* GIVEN PASSAGE *

———

Do you mean you took the effort to make it compatible with the Particle ecosystem, or did you simply copy&paste it? Although the Particle products are promoted as being ‘Arduino-compatible’ that does not mean you can use stuff one on one. There is a lot of different hardware involved that requires a different approach. The ‘code-compatible’ part is due to the same language that’s being used.
I copy & pasted the hell out of it. What else do I need to do to make it compatible? Use the different (for no obvious reason) syntax for importing libs? Tell the web IDE to import the lib, wait 5 minutes, then refresh the page, see if it’s imported, tell it to import again, wait 5 minutes and refresh again? Because if that’s what you mean, that’s what I did.
Code is posted here: http://pastebin.com/Rm0QjJuq if there is something that I’m doing that would work for 'duino but not for Photon, let me know.
To put it bluntly:“guess what, it’s not an Arduino”.
Then don’t sell it as “arduino compatible”!!!
A bit more sophisticated: there’s so much more going on on this board than your good old Arduino that you have to account for. Different hardware, Wifi, network connectivity, and so on. It’s similar to Arduino, it is, however, not an Arduino, so please don’t try to treat it as such. There are a lot of similarities, for sure, but also quite a few (important!) differences which you can’t simply ignore.

———

* WRITTEN REQUEST A *
Extract the passage of the Particle compatibility discussion starting with "Do you mean" and going on through "what I did.".
* WRITTEN REQUEST B *
In the Particle compatibility discussion, what is the "code-compatible" part said to be due to?
* WRITTEN REQUEST C *
Proceed with the Particle compatibility discussion, picking up right after its last sentence.
The lines that come next are taken from a separate source, unrelated to the Particle discussion.

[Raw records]

———

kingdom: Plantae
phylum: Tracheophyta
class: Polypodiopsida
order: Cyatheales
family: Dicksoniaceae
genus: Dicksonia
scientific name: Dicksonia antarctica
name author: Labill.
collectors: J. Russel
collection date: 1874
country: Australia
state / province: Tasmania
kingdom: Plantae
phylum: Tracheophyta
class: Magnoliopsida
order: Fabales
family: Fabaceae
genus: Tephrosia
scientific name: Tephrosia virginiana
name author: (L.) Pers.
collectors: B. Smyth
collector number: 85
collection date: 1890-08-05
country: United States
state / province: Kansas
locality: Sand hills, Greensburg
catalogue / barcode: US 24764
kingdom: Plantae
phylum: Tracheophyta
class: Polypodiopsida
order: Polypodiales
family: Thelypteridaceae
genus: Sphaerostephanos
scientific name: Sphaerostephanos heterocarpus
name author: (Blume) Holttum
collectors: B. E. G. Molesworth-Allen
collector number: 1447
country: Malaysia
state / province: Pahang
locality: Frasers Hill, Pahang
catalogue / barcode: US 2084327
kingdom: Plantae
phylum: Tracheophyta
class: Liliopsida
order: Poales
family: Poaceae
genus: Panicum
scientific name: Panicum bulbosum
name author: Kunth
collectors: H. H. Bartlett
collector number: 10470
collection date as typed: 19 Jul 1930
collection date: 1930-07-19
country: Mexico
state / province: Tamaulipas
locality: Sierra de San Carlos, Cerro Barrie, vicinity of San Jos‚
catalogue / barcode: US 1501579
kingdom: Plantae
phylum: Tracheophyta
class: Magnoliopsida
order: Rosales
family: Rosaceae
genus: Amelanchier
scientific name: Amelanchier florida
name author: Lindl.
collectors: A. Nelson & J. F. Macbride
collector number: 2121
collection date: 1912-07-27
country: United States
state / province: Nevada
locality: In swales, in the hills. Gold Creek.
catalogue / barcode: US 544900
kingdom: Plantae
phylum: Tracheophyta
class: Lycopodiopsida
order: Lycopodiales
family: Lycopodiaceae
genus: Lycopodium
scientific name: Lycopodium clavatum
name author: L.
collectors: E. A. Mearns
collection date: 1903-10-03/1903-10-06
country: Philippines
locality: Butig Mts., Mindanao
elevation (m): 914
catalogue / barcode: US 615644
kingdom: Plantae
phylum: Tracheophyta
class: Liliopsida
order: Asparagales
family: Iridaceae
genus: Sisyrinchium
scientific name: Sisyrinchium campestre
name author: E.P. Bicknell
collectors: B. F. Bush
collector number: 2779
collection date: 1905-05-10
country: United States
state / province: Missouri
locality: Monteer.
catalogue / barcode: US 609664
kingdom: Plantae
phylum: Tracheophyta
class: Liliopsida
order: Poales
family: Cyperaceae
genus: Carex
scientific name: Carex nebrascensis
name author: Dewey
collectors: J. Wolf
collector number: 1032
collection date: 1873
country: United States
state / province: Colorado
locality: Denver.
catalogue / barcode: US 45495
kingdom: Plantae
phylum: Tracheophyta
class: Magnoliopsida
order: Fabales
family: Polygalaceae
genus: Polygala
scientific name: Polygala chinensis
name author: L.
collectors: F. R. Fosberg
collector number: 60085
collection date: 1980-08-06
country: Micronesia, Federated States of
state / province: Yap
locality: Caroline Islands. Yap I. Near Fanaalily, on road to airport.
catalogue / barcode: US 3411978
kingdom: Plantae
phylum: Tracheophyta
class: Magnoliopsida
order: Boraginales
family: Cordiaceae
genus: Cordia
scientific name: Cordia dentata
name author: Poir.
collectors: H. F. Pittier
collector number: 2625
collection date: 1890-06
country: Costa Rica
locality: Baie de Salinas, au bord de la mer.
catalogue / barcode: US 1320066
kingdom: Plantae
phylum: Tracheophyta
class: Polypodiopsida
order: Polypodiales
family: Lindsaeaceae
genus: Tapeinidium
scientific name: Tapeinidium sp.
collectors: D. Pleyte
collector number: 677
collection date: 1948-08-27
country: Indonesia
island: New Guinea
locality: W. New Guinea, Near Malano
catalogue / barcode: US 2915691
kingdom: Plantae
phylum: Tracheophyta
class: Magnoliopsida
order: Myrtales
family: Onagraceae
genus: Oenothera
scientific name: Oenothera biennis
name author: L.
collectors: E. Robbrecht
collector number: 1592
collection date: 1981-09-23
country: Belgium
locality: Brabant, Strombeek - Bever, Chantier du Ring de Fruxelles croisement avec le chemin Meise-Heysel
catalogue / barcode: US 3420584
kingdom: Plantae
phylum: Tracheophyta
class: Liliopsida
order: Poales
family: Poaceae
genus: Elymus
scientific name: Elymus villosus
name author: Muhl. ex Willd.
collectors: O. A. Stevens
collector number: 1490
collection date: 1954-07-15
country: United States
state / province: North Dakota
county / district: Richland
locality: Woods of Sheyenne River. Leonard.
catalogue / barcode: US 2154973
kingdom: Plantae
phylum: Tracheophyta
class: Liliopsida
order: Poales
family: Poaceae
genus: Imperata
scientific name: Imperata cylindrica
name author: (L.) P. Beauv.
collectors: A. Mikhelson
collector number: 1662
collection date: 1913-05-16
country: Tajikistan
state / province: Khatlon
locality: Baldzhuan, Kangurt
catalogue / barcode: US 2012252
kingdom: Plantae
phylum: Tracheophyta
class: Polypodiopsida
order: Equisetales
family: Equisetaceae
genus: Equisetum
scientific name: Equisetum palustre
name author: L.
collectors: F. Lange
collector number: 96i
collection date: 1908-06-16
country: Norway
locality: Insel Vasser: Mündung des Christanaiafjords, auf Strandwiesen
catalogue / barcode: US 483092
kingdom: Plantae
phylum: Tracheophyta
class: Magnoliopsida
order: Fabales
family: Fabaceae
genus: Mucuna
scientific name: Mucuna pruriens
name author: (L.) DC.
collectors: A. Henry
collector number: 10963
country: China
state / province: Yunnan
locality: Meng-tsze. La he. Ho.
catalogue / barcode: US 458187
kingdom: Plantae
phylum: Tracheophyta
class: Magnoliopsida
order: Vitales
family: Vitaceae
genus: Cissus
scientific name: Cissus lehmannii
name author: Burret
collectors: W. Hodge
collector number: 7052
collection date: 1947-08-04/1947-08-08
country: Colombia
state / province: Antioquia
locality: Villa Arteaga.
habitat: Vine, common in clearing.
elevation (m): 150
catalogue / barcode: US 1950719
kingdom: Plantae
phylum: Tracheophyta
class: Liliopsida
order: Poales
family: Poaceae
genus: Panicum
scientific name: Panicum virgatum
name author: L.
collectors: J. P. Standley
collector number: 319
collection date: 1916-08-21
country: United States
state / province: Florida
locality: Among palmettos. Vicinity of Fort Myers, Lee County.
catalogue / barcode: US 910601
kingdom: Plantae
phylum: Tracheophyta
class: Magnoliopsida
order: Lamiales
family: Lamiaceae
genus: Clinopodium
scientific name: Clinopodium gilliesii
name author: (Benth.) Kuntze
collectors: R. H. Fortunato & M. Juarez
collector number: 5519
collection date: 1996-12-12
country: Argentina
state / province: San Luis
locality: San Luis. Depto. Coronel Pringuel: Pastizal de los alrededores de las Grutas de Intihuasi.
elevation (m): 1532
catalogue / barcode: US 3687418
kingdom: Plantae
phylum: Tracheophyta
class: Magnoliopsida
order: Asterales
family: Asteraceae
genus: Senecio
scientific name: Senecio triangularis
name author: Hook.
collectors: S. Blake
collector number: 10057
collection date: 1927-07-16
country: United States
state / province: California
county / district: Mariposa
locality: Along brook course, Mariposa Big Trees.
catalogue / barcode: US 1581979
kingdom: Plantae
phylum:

———

* TASK RESPONSE A *
Do you mean you took the effort to make it compatible with the Particle ecosystem, or did you simply copy&paste it? Although the Particle products are promoted as being ‘Arduino-compatible’ that does not mean you can use stuff one on one. There is a lot of different hardware involved that requires a different approach. The ‘code-compatible’ part is due to the same language that’s being used.
I copy & pasted the hell out of it. What else do I need to do to make it compatible? Use the different (for no obvious reason) syntax for importing libs? Tell the web IDE to import the lib, wait 5 minutes, then refresh the page, see if it’s imported, tell it to import again, wait 5 minutes and refresh again? Because if that’s what you mean, that’s what I did.

* TASK RESPONSE B *
It is due to the same language being used.

* TASK RESPONSE C *
I don’t care. If you sell a product that is arduino compatible, make it compatible. Make it transparent. The job of the Particle dev team is to abstract away that complexity. If I wanted to understand the ins and outs of Arm vs Atmel architecture development, then I’d buy fistfuls of chips for 1/10th the price of these microcontroller products. The whole reason these products exist is because guys like me don’t want that complexity, but are perfectly happy to write a little C++. If I have to learn that complexity, your community will never grow from 5k users to the 300k users that Arduino has despite being “superior” in hardware, features, and price.
I’d agree with you on the fact that it’s not as fast as it used to be. This will be looked at in the (hopefully not too distant future). Updating firmware, and adding/removing firmware has never been an issue for me. Do you have any steps we can take to reproduce these issues so we could try to fix them?
Take a look at @guru_florida’s reply below, he gives a good sense of the problem. I’ll try to do a screen cap tonight if I can.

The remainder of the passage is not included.